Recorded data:
**********

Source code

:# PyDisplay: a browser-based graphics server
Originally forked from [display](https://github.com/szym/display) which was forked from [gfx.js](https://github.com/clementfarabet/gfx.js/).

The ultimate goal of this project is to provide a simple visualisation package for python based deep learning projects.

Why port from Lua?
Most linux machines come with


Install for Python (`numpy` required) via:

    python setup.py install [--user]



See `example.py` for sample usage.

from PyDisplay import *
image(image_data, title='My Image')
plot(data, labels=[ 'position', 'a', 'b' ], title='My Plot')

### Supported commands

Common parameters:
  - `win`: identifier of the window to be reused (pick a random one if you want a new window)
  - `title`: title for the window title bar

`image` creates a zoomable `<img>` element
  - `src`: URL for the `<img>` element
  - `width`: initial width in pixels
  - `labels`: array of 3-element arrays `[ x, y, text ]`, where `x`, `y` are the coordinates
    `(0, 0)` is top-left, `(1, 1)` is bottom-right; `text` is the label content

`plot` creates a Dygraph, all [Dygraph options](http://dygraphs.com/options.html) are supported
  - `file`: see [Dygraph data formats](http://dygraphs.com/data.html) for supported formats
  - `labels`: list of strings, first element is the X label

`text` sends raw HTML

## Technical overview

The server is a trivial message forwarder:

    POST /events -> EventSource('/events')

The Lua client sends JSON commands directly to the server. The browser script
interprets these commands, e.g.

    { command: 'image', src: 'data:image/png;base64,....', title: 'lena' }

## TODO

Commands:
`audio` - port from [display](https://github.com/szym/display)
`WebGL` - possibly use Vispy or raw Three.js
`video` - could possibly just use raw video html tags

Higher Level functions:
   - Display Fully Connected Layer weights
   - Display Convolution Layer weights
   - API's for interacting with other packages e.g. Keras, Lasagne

**********

#### [Work task]
Please find each line above that contains the string "with", matching case exactly, and copy those lines out in full.

#### [Exercise response]
Most linux machines come with
   - API's for interacting with other packages e.g. Keras, Lasagne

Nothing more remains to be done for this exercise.